First, for instance, many linguists (myself among them) believe that cognitive language processing happens probabilistically, and most machine learning techniques are also based on probabilistic assumptions. But how comparable are the two sorts of processing? I think that we will be asking ourselves this more as work on deep learning with language progresses. Can we create machines that actually have the same intuitions about language that we do? Should we? If we make machines that can generate language that, to us, sounds just like language produced by another human, can the way these machines conceptualise and use language tell us anything about the way that we do?

Making machines that use language in a way that reflects human intuition means that we need to understand human intuition in the first place, which is where our work as linguists enters the bigger picture. Discovering and understanding systematic behaviour of phenomena that look arbitrary or unpredictable at first glance is naturally valuable for the science of linguistics as a whole, but I find it so exciting that there are also applications outside of our immediate field. Some of my research aims to discover this kind of underlying systematicity. For example, together with Roland Schäfer at the Freie Universität Berlin, I showed that conceptual plurality in a German compound word makes the appearance of a linking element with the same form as the plural suffix of the first noun more likely (e.g. Bild ‘picture’ in Bildersammlung ‘picture collection’ is conceptually plural – you can’t have a collection with only one picture – while Bild in Bildrahmen ‘picture frame’ is not, and the pluralic linking element -er- is more probable in the first type of compound than the second). This finding indicates that German linking elements do contribute something to the semantics of compounds, which has been a point of disagreement among morphologists of German. This work has been published in Morphology as Schäfer & Pankratz (2018), a paper I’m incredibly proud of. We combined the automatic processing of large amounts of data with linguistic theory-building supporting a probabilistic approach, moving linguistic methodology forward. Another current project of mine investigates the conditions under which anaphoric reference to non-head constituents of compound words in English and German can succeed (like in the sentence “It’s deodorant season, wear it!”).
———
### Work instruction A
Render this sentence from the linguistics excerpt in Spanish: "Can we create machines that actually have the same intuitions about language that we do?"
### Work instruction B
According to the linguistics excerpt, in which journal was the work with Roland Schäfer on German linking elements published?
### Work instruction C
Write a continuation of the linguistics excerpt, beginning right after its final sentence.
The data that comes after the linguistics excerpt has no connection to it.
———
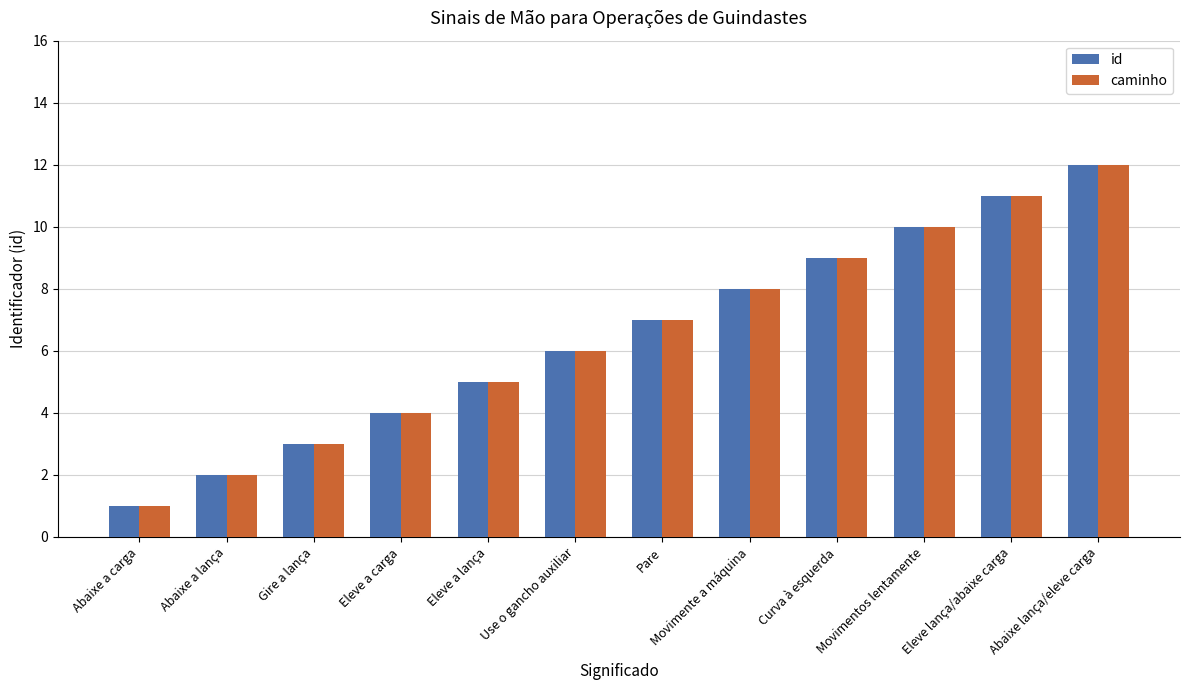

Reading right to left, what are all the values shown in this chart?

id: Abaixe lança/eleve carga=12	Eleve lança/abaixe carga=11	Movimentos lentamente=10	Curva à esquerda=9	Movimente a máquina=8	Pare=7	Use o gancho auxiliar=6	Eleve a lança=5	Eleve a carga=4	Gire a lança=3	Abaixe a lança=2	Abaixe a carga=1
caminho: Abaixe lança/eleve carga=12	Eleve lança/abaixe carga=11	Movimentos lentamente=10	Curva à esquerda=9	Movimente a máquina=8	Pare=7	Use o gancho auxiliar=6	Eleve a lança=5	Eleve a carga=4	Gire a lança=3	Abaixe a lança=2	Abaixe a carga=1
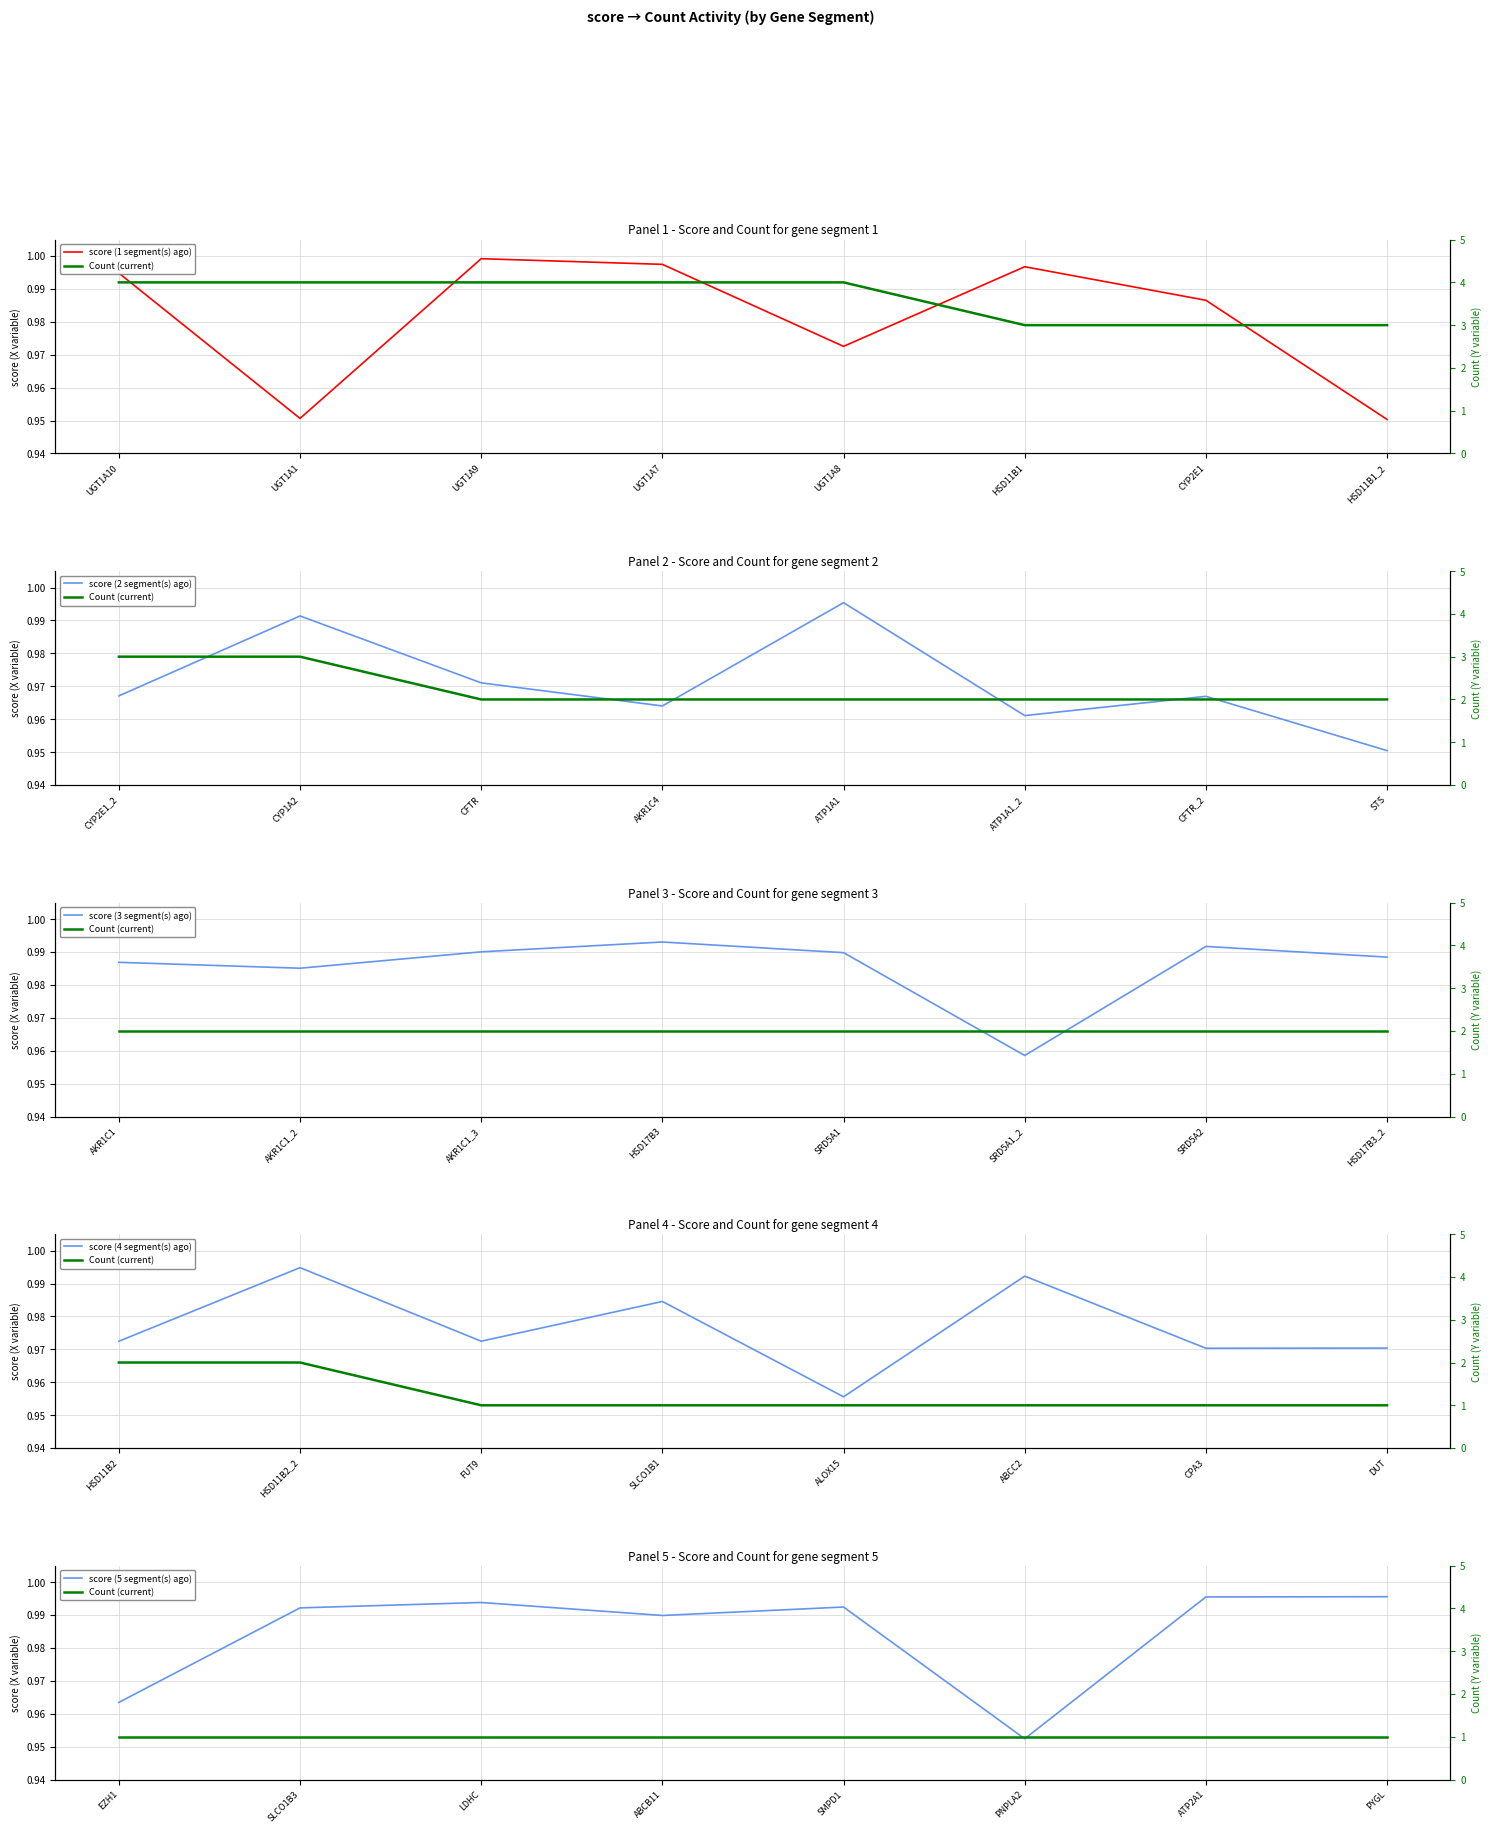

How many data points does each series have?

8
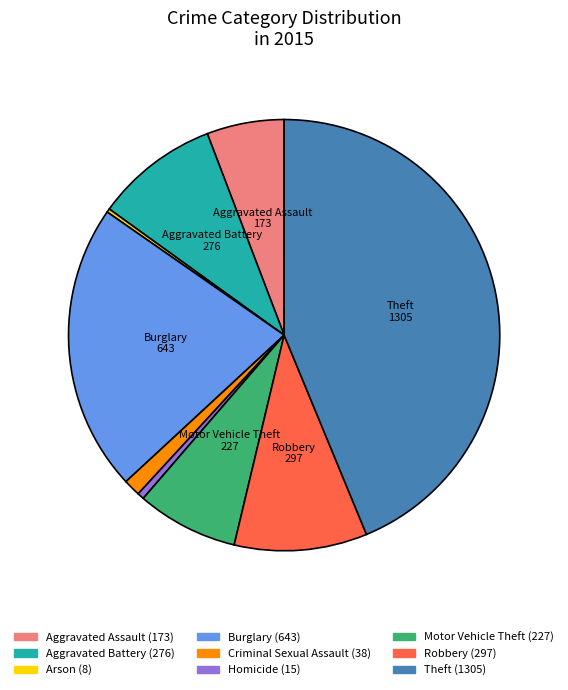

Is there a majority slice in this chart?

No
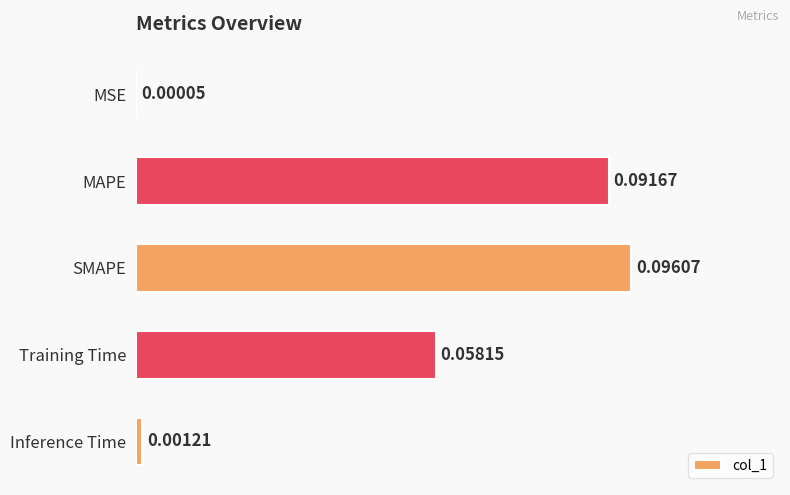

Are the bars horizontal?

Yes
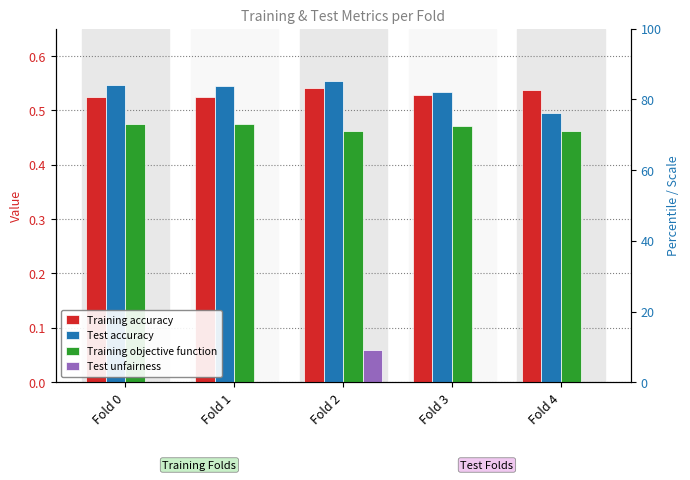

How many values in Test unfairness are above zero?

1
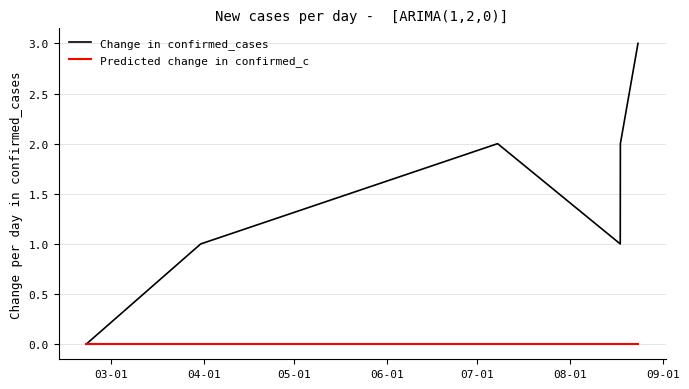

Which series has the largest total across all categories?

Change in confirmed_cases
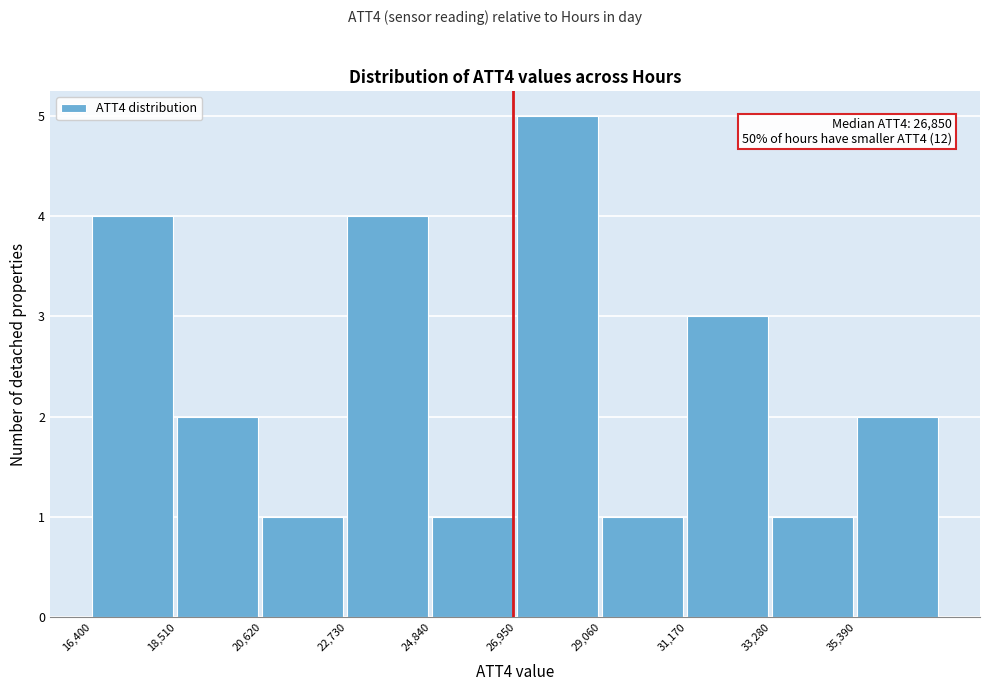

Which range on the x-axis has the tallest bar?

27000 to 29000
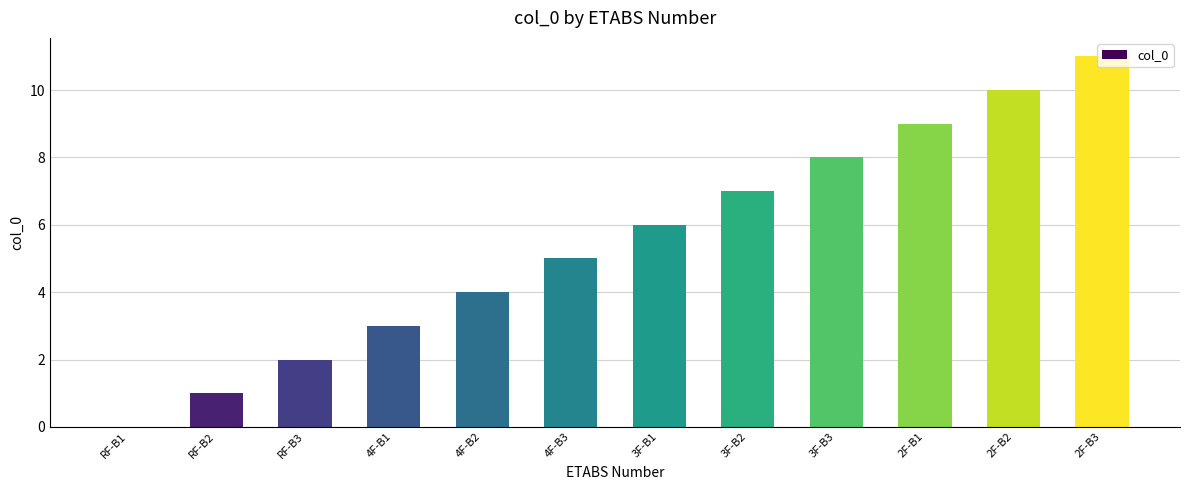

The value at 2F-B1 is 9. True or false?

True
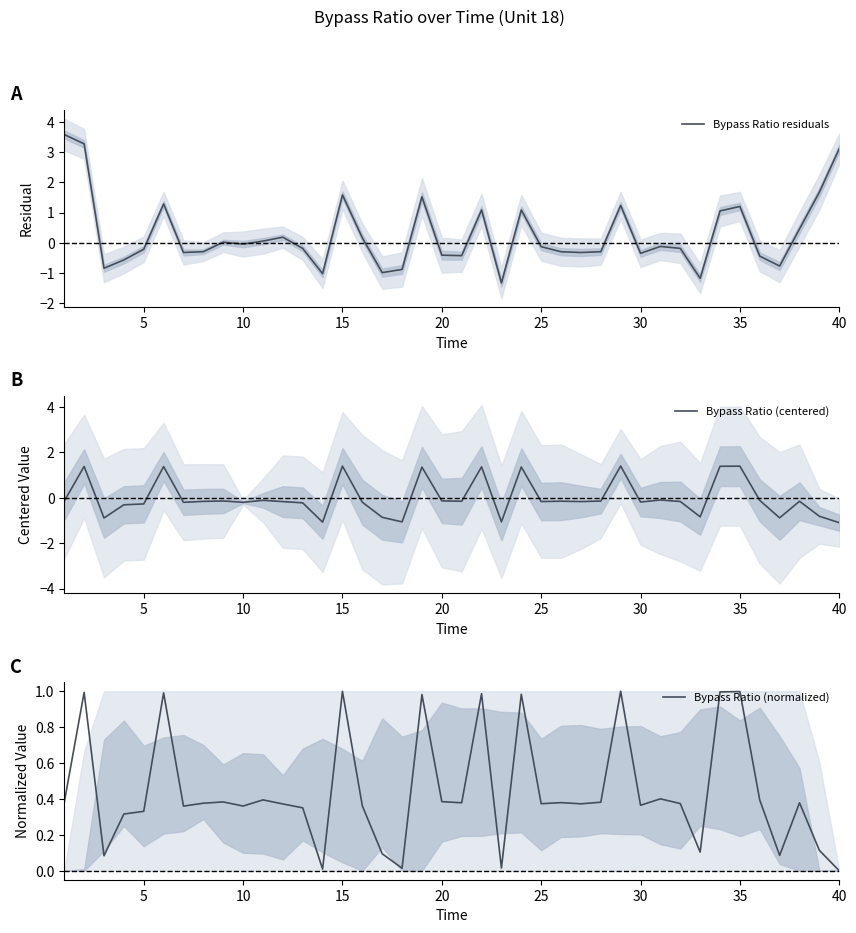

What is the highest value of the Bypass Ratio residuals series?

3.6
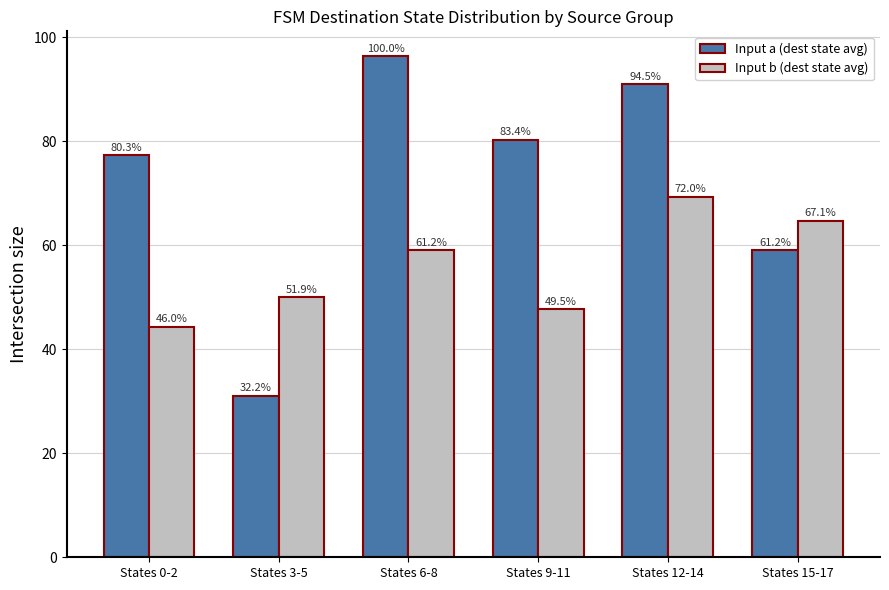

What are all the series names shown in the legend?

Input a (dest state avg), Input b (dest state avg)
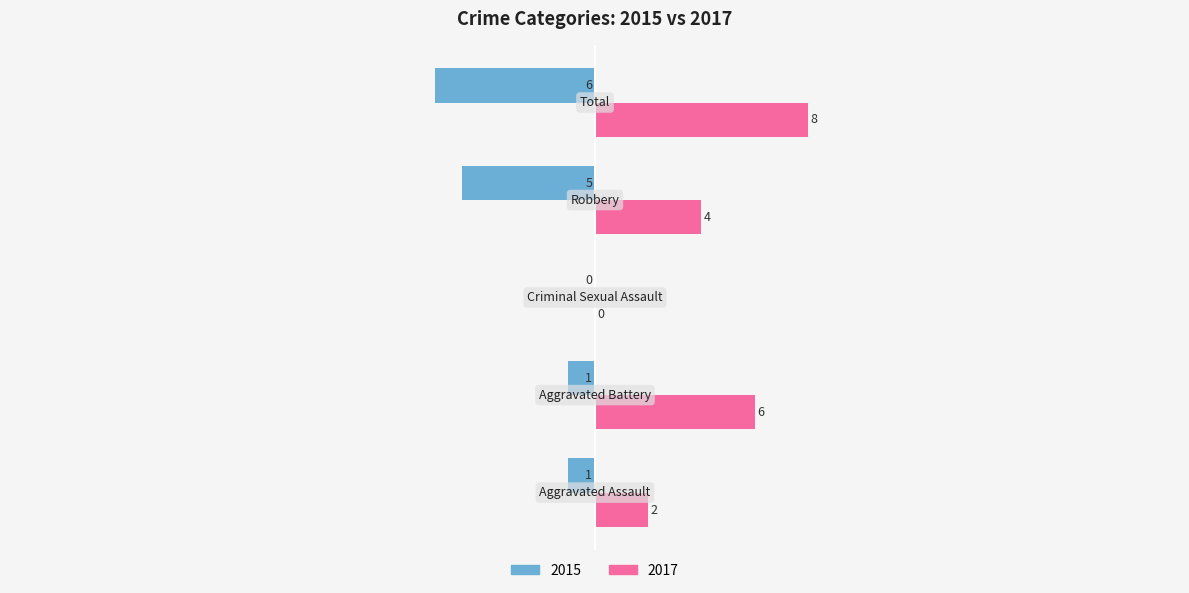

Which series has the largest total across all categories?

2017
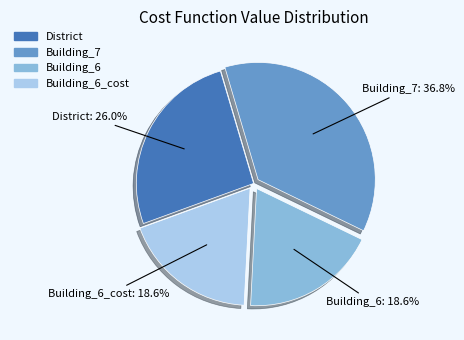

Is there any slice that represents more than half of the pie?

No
———
### Final answer A
¿Podemos crear máquinas que realmente tengan las mismas intuiciones sobre el lenguaje que nosotros?

### Final answer B
Morphology.

### Final answer C
These are tricky and very specific phenomena, like much of what linguists deal with. However, machine models will only be able to generate, say, fully natural-sounding compounds in German or correctly resolve non-standard anaphoric reference if they can deal with these borderline cases. This is why our research into the fine details of language is incredibly important, not just for our field but for all fields that build on the study of language. The modern tech world doesn’t just need software developers and engineers, it also needs linguists.

I’ll just briefly touch on the second point about tech in language revitalisation, since it was also recently discussed on this blog by Nils Hjortnaes. Developing an understanding of these tricky phenomena in large, well-researched languages opens methodological doors to pursuing them in smaller, lower-resource languages, where the importance of high-quality language resources for teaching and learning is even greater, especially if the language in question is endangered. Again, we can extend our gaze outside of the doors of our field and use our knowledge about language to fulfill social responsibilities, too.

I look forward to being part of this really exciting field for hopefully many years to come, and I’m grateful for this opportunity to share my thoughts here with you!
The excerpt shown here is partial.